Preloved | rehoming due to allergies other in Totnes, Devon, UK


----------



## Chewie39

It took me a while to get this!

I love kids but why do I feel a lot less sympathy for two kids being rehomed due to "allergies! than I would for the cats 

(Though they are cute)

I'm obviously not the only one who thinks allergies _can_ be seen as the perfect excuse to dump the furry members of the family. Though our Kitty came to us because a newborn baby in her house was admitted to hosp with serious breathing difficulties (and I'm delighted she did) I do think some people see this as the perfect excuse


----------



## marleyboo

im allergic to cats puffy eyes sneezing 

saying that i dont care i love kittys too much :thumbup1:

sorry your children have these allergies and your cats have to find new homes. its very difficult for a cat of those ages to spend so long with you and then to be rehomed. poor kitties. hope you find somewhere for them soon x


----------



## spid

Marleyboo - it's a Mickey take - they are advertising the children NOT the cats - it's an attempt to make people think!


----------



## marleyboo

spid said:


> Marleyboo - it's a Mickey take - they are advertising the children NOT the cats - it's an attempt to make people think!
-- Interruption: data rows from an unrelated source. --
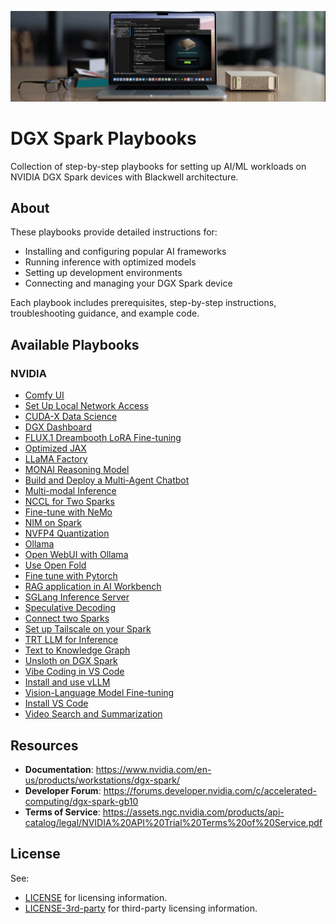 
<p align="center">
  <img src="src/images/dgx-spark-banner.png" alt="NVIDIA DGX Spark"/>
</p>

# DGX Spark Playbooks

Collection of step-by-step playbooks for setting up AI/ML workloads on NVIDIA DGX Spark devices with Blackwell architecture.

## About

These playbooks provide detailed instructions for:
- Installing and configuring popular AI frameworks
- Running inference with optimized models
- Setting up development environments
- Connecting and managing your DGX Spark device

Each playbook includes prerequisites, step-by-step instructions, troubleshooting guidance, and example code.

## Available Playbooks

### NVIDIA

- [Comfy UI](nvidia/comfy-ui/)
- [Set Up Local Network Access](nvidia/connect-to-your-spark/)
- [CUDA-X Data Science](nvidia/cuda-x-data-science/)
- [DGX Dashboard](nvidia/dgx-dashboard/)
- [FLUX.1 Dreambooth LoRA Fine-tuning](nvidia/flux-finetuning/)
- [Optimized JAX](nvidia/jax/)
- [LLaMA Factory](nvidia/llama-factory/)
- [MONAI Reasoning Model](nvidia/monai-reasoning/)
- [Build and Deploy a Multi-Agent Chatbot](nvidia/multi-agent-chatbot/)
- [Multi-modal Inference](nvidia/multi-modal-inference/)
- [NCCL for Two Sparks](nvidia/nccl/)
- [Fine-tune with NeMo](nvidia/nemo-fine-tune/)
- [NIM on Spark](nvidia/nim-llm/)
- [NVFP4 Quantization](nvidia/nvfp4-quantization/)
- [Ollama](nvidia/ollama/)
- [Open WebUI with Ollama](nvidia/open-webui/)
- [Use Open Fold](nvidia/protein-folding/)
- [Fine tune with Pytorch](nvidia/pytorch-fine-tune/)
- [RAG application in AI Workbench](nvidia/rag-ai-workbench/)
- [SGLang Inference Server](nvidia/sglang/)
- [Speculative Decoding](nvidia/speculative-decoding/)
- [Connect two Sparks](nvidia/stack-sparks/)
- [Set up Tailscale on your Spark](nvidia/tailscale/)
- [TRT LLM for Inference](nvidia/trt-llm/)
- [Text to Knowledge Graph](nvidia/txt2kg/)
- [Unsloth on DGX Spark](nvidia/unsloth/)
- [Vibe Coding in VS Code](nvidia/vibe-coding/)
- [Install and use vLLM](nvidia/vllm/)
- [Vision-Language Model Fine-tuning](nvidia/vlm-finetuning/)
- [Install VS Code](nvidia/vscode/)
- [Video Search and Summarization](nvidia/vss/)

## Resources

- **Documentation**: https://www.nvidia.com/en-us/products/workstations/dgx-spark/
- **Developer Forum**: https://forums.developer.nvidia.com/c/accelerated-computing/dgx-spark-gb10
- **Terms of Service**: https://assets.ngc.nvidia.com/products/api-catalog/legal/NVIDIA%20API%20Trial%20Terms%20of%20Service.pdf

## License

See:
- [LICENSE](LICENSE) for licensing information.
- [LICENSE-3rd-party](LICENSE-3rd-party) for third-party licensing information.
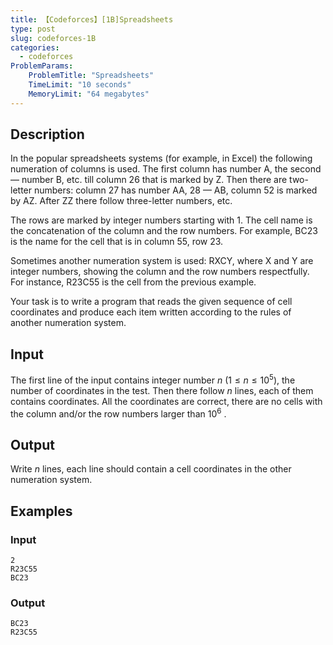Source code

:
 ```yaml
---
title: 【Codeforces】[1B]Spreadsheets
type: post
slug: codeforces-1B
categories:
  - codeforces
ProblemParams:
    ProblemTitle: "Spreadsheets"
    TimeLimit: "10 seconds"
    MemoryLimit: "64 megabytes"
---
```


## Description

In the popular spreadsheets systems (for example, in Excel) the following numeration of columns is used. The first column has number A, the second — number B, etc. till column 26 that is marked by Z. Then there are two-letter numbers: column 27 has number AA, 28 — AB, column 52 is marked by AZ. After ZZ there follow three-letter numbers, etc.

The rows are marked by integer numbers starting with 1. The cell name is the concatenation of the column and the row numbers. For example, BC23 is the name for the cell that is in column 55, row 23.

Sometimes another numeration system is used: RXCY, where X and Y are integer numbers, showing the column and the row numbers respectfully. For instance, R23C55 is the cell from the previous example.

Your task is to write a program that reads the given sequence of cell coordinates and produce each item written according to the rules of another numeration system.

## Input

The first line of the input contains integer number $n$ ($1 ≤ n ≤ 10^{5}$), the number of coordinates in the test. Then there follow $n$ lines, each of them contains coordinates. All the coordinates are correct, there are no cells with the column and/or the row numbers larger than $10^{6}$ .

## Output

Write $n$ lines, each line should contain a cell coordinates in the other numeration system.

## Examples

### Input

```
2
R23C55
BC23

```

### Output

```
BC23
R23C55

```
:lol::lol::lol::lol: think i need more sleep :thumbup1:


----------



## Chewie39

It took me a while as well.

It is kind of subtle - probably _too_ subtle for those who might benefit from reading it


----------



## marleyboo

Chewie39 said:


> It took me a while as well.
> 
> It is kind of subtle - probably _too_ subtle for those who might benefit from reading it


:blush2: im one of those people you have to practically spell it out too :biggrin: xxxx


----------